Quail Deserves A Pass, Some Players Don’t
This is the toughest situation the Wells Fargo Championship has ever encountered. Actually it’s the only problem the tournament has ever faced. Last fall Quail Hollow Club lost it’s greens, and course officials and members tried for months to repair some of the dead areas. Last Tuesday, in conjunction with the PGA Tour, the club decided to completely re-sod the 8th and 10th greens, while doing major repair work to the 9th, 11th, 12th, 13th, and 16th greens.
The end result is certainly something that anyone associated with the tournament would be disappointed in. In fact, several PGA Tour players have told me that they’ve never seen anything like this on tour. It’s been the talk of the patrons on site all week, and will certainly be a big topic for viewers when television coverage begins later today.
It was only fair to tell you the truth about the situation, but now let me tell you why some of the criticism bothers me. Have people forgotten what this tournament has done for the community? In its 11 year history, The Wells Fargo Championship has become arguably Charlotte’s premier event, with sellout crowds, including one of the 10 best fields in golf, and raised tens of millions of dollars for local and national charities. The event has gone so well that the PGA Championship will be played on the course in 2017, and there’s talk of a possible Ryder Cup being played here down the line. Moreover, the tournament has won the PGA Tour’s “Best In Class” award (on multiple occasions), handed out to the event that does the best job overseeing its tournament, and its treatment of the players.
Did you catch that last part? No other tournament treats its players better. Yet Ian Poulter, Dustin Johnson, and Vijay Singh all withdrew from the event after showing up for practice rounds. No specific reasons were given, yet Poulter tweeted last week about Quail Hollow’s greens, and speculated that he wouldn’t play if the rumors about their condition was true.
Pardon me for giving a tournament that has given the community and the PGA Tour so much a pass. I think they deserve a mistake or two. Tour player Joe Ogilvie said it best: “who has it better than us? Is the winner going to complain about the $1.2 million check they are going to receive on Sunday night?”
That’s why I’m not willing to give Poulter, Singh, and Johnson a pass.
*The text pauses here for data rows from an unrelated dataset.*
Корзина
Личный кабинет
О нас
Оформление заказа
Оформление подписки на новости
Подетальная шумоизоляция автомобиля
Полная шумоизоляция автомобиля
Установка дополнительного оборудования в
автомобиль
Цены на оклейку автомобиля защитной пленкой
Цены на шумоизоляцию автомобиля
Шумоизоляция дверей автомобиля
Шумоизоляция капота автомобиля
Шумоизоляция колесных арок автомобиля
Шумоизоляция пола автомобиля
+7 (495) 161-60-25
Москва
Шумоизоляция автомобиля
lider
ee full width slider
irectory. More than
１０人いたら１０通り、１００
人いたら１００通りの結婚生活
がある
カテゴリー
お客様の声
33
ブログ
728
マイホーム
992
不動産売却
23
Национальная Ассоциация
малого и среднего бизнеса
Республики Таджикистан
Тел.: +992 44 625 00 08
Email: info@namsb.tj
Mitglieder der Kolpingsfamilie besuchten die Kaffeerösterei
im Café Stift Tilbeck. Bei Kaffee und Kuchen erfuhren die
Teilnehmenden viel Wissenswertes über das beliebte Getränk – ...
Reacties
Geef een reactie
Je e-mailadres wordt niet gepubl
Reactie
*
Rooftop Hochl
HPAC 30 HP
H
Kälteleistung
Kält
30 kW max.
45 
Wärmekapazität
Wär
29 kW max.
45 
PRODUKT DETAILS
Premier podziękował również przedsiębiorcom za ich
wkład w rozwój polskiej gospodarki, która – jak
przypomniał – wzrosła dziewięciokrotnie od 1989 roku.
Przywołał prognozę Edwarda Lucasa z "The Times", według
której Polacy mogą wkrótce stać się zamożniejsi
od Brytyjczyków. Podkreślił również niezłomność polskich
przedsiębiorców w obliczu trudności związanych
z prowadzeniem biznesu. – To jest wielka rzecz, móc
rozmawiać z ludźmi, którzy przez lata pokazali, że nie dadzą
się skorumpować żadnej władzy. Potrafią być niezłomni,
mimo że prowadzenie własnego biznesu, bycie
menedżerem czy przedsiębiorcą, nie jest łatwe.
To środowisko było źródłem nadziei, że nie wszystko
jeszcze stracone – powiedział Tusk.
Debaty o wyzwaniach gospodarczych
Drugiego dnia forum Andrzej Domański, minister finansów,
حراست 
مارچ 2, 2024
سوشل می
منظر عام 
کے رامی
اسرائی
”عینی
Withdrawing from a golf tournament due to the condition of the greens is weak. Especially when the course has never had any issue before, and likely never will again (the course will be shut down for four months as all 18 greens will be renovated to a new champion bermuda green surface). It makes those three players look like prima donnas, and gives the game of golf a bad name. This tournament has further allowed wealthy golfers to be wealthier, treated them like kings, and has had a huge positive impact on the community.
Make no mistake, the greens are in bad shape. But the tournament and its officials deserve a pass. Prima donna players walking out do not.